Dataset section:
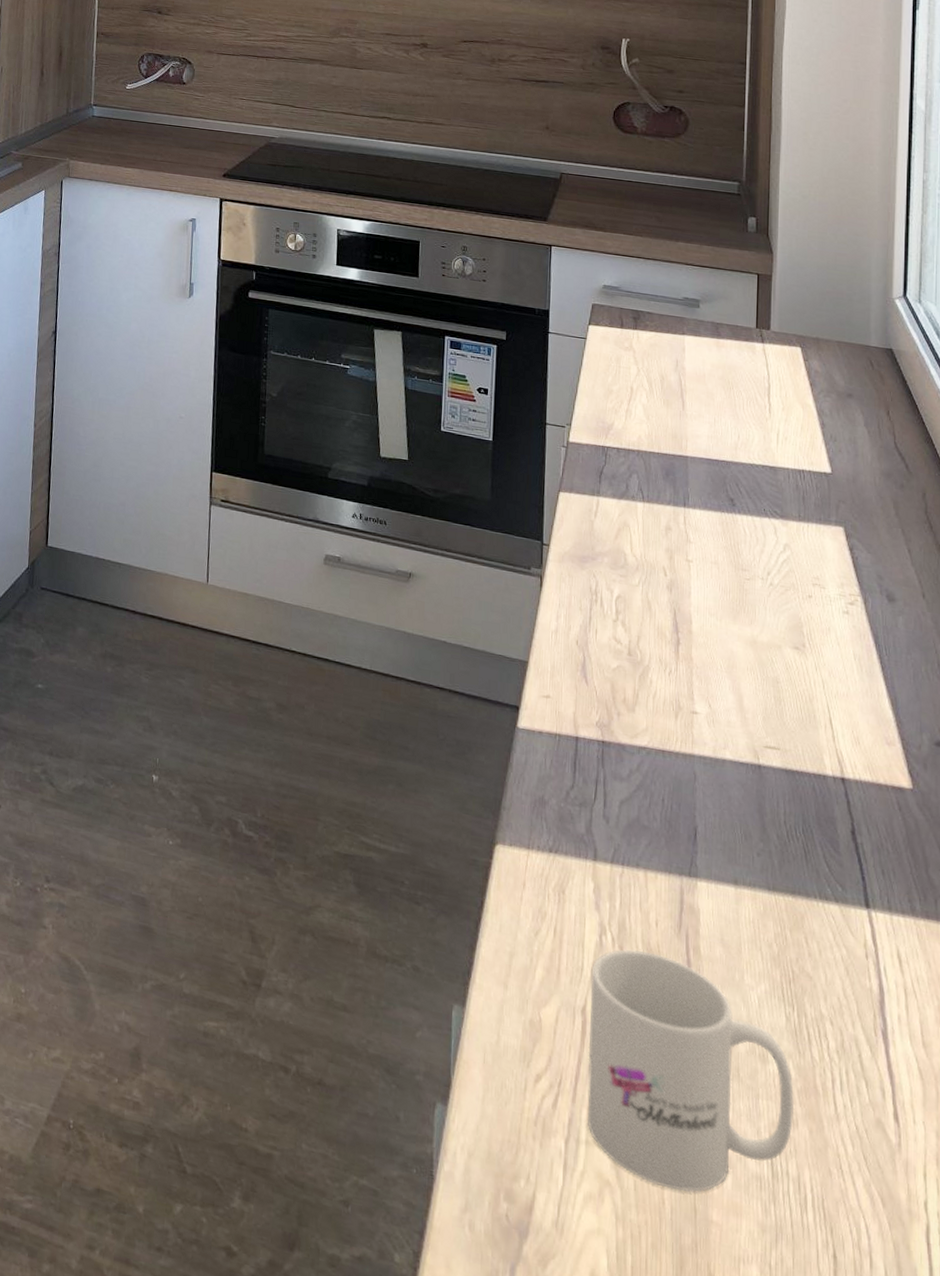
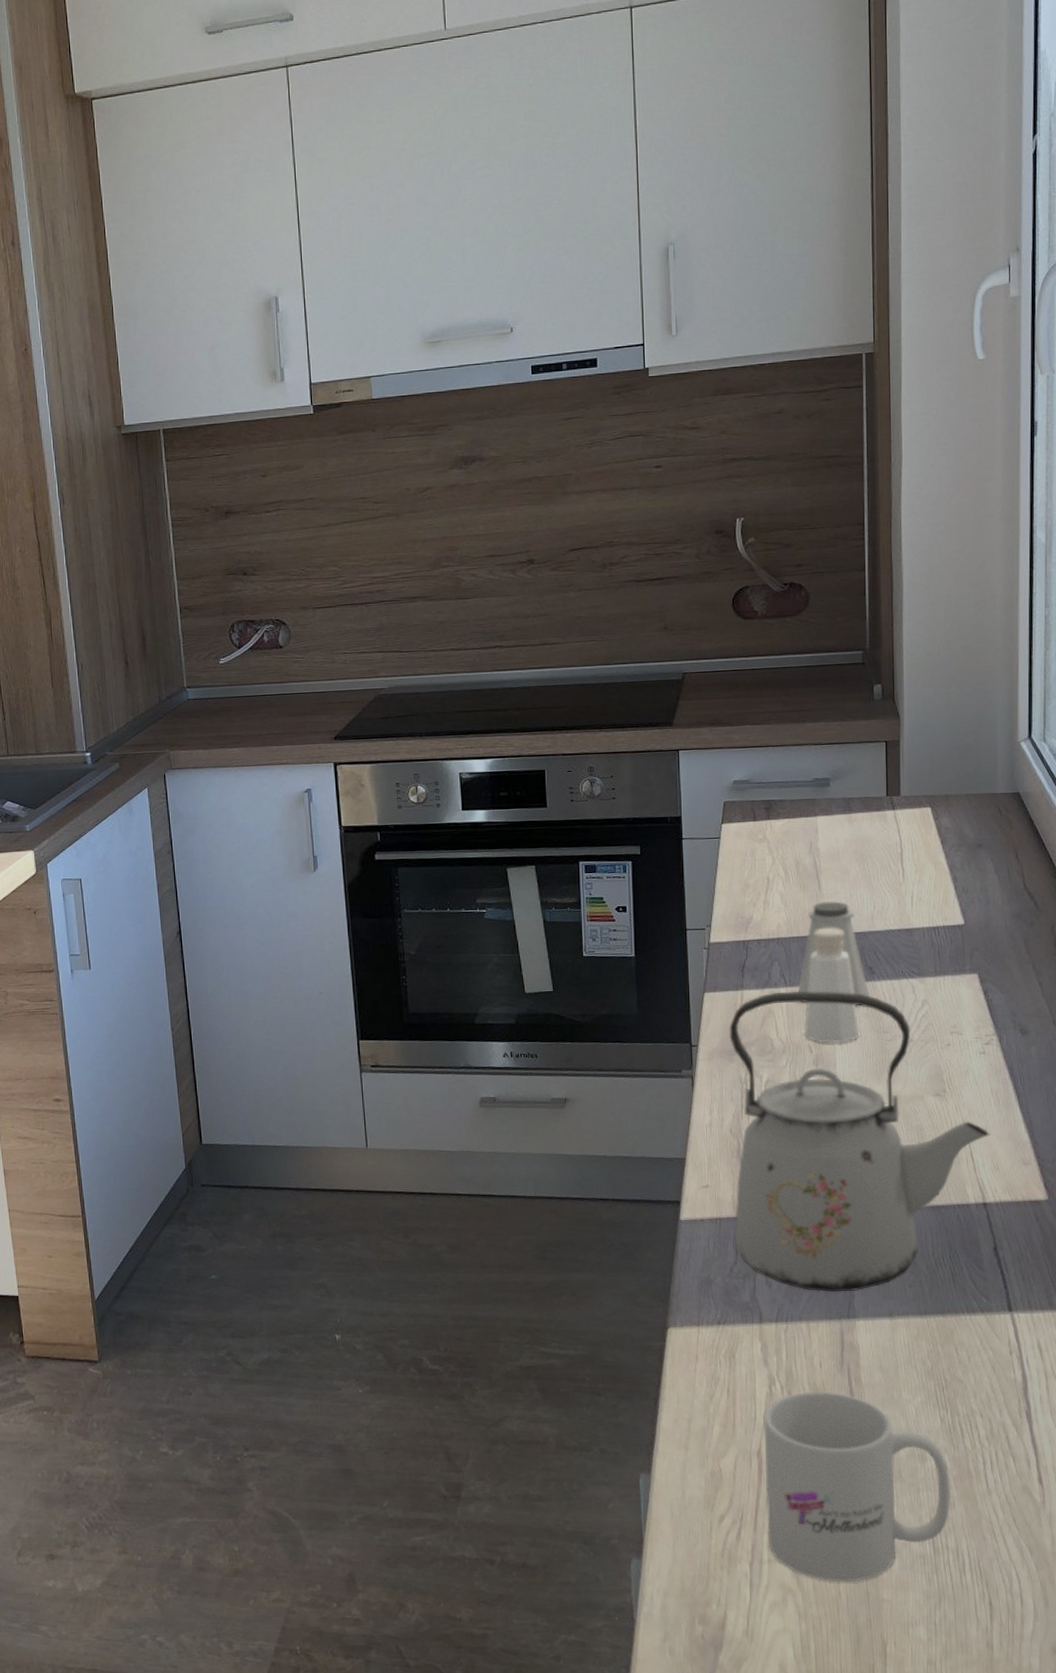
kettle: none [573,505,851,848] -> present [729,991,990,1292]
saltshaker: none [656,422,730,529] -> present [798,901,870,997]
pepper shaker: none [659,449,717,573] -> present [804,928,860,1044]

Work required: Print every line of the listing exactly, please, and leave the images out.

Response:
kettle: none [573,505,851,848] -> present [729,991,990,1292]
saltshaker: none [656,422,730,529] -> present [798,901,870,997]
pepper shaker: none [659,449,717,573] -> present [804,928,860,1044]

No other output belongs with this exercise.